Exercise directions:
With images excluded, write out each entry below exactly as given.

Given data:
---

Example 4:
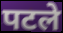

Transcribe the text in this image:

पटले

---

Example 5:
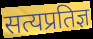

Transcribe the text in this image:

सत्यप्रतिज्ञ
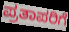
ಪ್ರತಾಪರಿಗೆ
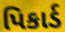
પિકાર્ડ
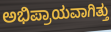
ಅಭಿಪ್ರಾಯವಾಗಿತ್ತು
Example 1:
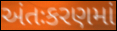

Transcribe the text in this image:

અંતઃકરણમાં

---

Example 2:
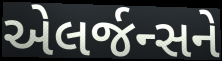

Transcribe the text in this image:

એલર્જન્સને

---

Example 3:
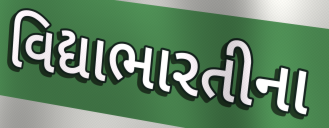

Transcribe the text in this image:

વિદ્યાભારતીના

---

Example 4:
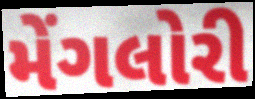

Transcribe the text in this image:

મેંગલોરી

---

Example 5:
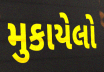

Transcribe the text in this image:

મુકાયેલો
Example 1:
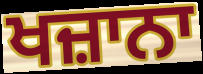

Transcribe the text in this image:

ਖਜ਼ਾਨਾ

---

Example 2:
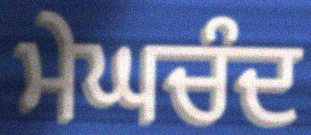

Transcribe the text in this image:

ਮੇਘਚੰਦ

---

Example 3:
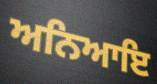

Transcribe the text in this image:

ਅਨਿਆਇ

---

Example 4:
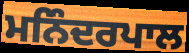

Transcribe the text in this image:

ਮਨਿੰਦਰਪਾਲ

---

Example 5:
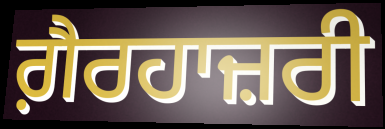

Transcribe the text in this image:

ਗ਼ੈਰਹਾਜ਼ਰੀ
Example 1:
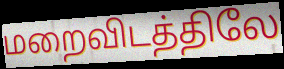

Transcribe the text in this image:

Written reply:
---

Example 4:

Transcribe the text in this image:

पटले

---

Example 5:

Transcribe the text in this image:

सत्यप्रतिज्ञ
ಪ್ರತಾಪರಿಗೆ
પિકાર્ડ
ಅಭಿಪ್ರಾಯವಾಗಿತ್ತು
Example 1:

Transcribe the text in this image:

અંતઃકરણમાં

---

Example 2:

Transcribe the text in this image:

એલર્જન્સને

---

Example 3:

Transcribe the text in this image:

વિદ્યાભારતીના

---

Example 4:

Transcribe the text in this image:

મેંગલોરી

---

Example 5:

Transcribe the text in this image:

મુકાયેલો
Example 1:

Transcribe the text in this image:

ਖਜ਼ਾਨਾ

---

Example 2:

Transcribe the text in this image:

ਮੇਘਚੰਦ

---

Example 3:

Transcribe the text in this image:

ਅਨਿਆਇ

---

Example 4:

Transcribe the text in this image:

ਮਨਿੰਦਰਪਾਲ

---

Example 5:

Transcribe the text in this image:

ਗ਼ੈਰਹਾਜ਼ਰੀ
Example 1:

Transcribe the text in this image:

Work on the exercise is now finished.